▶ [BRIEF] Write out, from the entries below, exactly the lines that run between the lines holding "Pauillac blended with" and "tour de force", inclusive, and stop there.

[Data entries]
• • • •

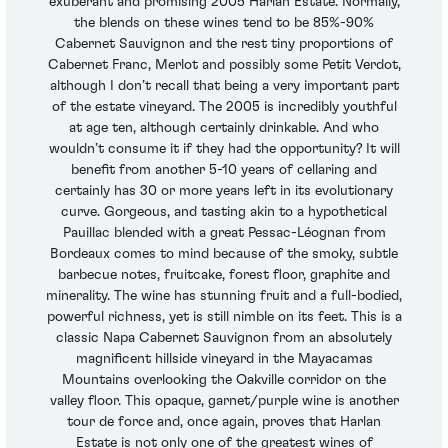
exuberant and promising 2005 Harlan Estate. Normally,
the blends on these wines tend to be 85%-90%
Cabernet Sauvignon and the rest tiny proportions of
Cabernet Franc, Merlot and possibly some Petit Verdot,
although I don’t recall that being a very important part
of the estate vineyard. The 2005 is incredibly youthful
at age ten, although certainly drinkable. And who
wouldn’t consume it if they had the opportunity? It will
benefit from another 5-10 years of cellaring and
certainly has 30 or more years left in its evolutionary
curve. Gorgeous, and tasting akin to a hypothetical
Pauillac blended with a great Pessac-Léognan from
Bordeaux comes to mind because of the smoky, subtle
barbecue notes, fruitcake, forest floor, graphite and
minerality. The wine has stunning fruit and a full-bodied,
powerful richness, yet is still nimble on its feet. This is a
classic Napa Cabernet Sauvignon from an absolutely
magnificent hillside vineyard in the Mayacamas
Mountains overlooking the Oakville corridor on the
valley floor. This opaque, garnet/purple wine is another
tour de force and, once again, proves that Harlan
Estate is not only one of the greatest wines of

• • • •

▶ [PROBLEM SOLUTION]
Pauillac blended with a great Pessac-Léognan from
Bordeaux comes to mind because of the smoky, subtle
barbecue notes, fruitcake, forest floor, graphite and
minerality. The wine has stunning fruit and a full-bodied,
powerful richness, yet is still nimble on its feet. This is a
classic Napa Cabernet Sauvignon from an absolutely
magnificent hillside vineyard in the Mayacamas
Mountains overlooking the Oakville corridor on the
valley floor. This opaque, garnet/purple wine is another
tour de force and, once again, proves that Harlan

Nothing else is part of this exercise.